Lessons of Lifelong Intimacy by Michael Gurian

Lessons of Lifelong Intimacy by Michael Gurian

Author:Michael Gurian
Language: eng
Format: epub
Publisher: Atria Books


Genome Mapping (Official and Non-Official)

Constant anger and constant rumination are, as we’ve noted throughout this book, powerful enemies of marital tranquillity. A tool to help you look at both anger and rumination has emerged in this last decade and will solidify even more fully in the next decades: genome/DNA mapping. Genome mapping is becoming less expensive every day, and more and more people are utilizing it to gauge susceptibility to physical and health issues; it is not yet a perfect mechanism for pinpointing the brain’s functions, but it will most likely advance to this goal at some point.

Until genome mapping fully reflects the brain as much as it now does the body, and bloodstream, you can do some of the psychological mapping yourself, realizing from genome research that many of your own, natural marriage-stressing qualities (and your partner’s) are inborn. These realizations can help you end power struggle because they can assist you in self-regulating aggression, anger, rumination, and anxiety.

Here is an example you can track right now through your own observations of yourself and your partner: the alleles on your 5-HTT gene, which regulate serotonin in your brain. Studies by Emory University primatologists J. D. Higley, Steve Suomi, and their team were some of the first to qualitatively identify the 5-HTT alleles. They and other geneticists over the last two decades have found that:

1. Short alleles on the 5-HTT gene tend to make naturally aggressive people even more aggressive.

2. Short alleles on the 5-HTT gene tend to make people who are inclined toward anxiety even more inclined to dwell on things, both naturally and/or under stress.

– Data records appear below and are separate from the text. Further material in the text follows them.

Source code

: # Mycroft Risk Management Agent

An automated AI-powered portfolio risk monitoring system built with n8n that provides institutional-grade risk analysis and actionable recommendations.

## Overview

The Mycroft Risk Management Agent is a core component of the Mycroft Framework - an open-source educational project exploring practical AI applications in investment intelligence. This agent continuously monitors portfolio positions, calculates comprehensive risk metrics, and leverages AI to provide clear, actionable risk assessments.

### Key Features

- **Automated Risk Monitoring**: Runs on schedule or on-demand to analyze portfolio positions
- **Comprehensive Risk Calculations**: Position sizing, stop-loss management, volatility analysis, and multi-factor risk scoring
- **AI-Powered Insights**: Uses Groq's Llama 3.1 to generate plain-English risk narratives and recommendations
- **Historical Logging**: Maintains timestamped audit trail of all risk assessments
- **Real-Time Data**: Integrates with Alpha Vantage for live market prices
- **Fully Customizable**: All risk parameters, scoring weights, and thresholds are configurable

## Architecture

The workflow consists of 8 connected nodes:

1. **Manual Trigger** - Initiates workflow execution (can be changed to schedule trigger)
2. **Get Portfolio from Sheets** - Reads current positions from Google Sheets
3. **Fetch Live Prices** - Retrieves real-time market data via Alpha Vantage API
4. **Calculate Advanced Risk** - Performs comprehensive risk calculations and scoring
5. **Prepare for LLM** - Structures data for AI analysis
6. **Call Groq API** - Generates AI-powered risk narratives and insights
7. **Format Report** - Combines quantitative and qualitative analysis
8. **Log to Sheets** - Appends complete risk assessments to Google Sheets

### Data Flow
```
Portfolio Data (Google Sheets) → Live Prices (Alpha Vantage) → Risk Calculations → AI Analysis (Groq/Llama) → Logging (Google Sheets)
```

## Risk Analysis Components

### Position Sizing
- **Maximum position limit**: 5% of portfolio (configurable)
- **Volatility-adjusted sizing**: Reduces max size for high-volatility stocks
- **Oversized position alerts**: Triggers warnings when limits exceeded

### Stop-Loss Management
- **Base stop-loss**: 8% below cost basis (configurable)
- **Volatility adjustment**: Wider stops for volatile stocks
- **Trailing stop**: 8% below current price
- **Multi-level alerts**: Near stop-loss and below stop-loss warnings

So, if you are the “aggressive” person or the “anxious” person, you are most likely “wired” that way. Researchers have further found differences between people with two short alleles, one long and one short allele, and two long alleles. The exact number of people with these three distinct allele sets is unknown—it can’t be measured until absolutely everyone on earth has a genome map done—but researchers estimate around 17 percent of people have two short alleles. These people can tend to be more anxious or aggressive than those with two long alleles. A 2013 study found that approximately 70 percent of people would qualify as “less sensitive” on a spectrum of “naturally resilient, relatively nonreactive to aggressive emotions,” but that the remaining 30 percent would qualify as “sensitive or very sensitive.” Of this 30 percent, a little over half are likely to have two short alleles and slightly less than half have one short and one long allele on the 5-HTT chromosome.

In your marriage, you may fit one of these categories, as may your partner. Perhaps you have two short alleles or one short and one long, and fit on the “more sensitive” end of the spectrum (like Andy), but you are married to someone who has two long alleles, so he or she is relatively unconscious of the damage that can be done with aggressive and insensitive words or tones of voice (perhaps like Toni).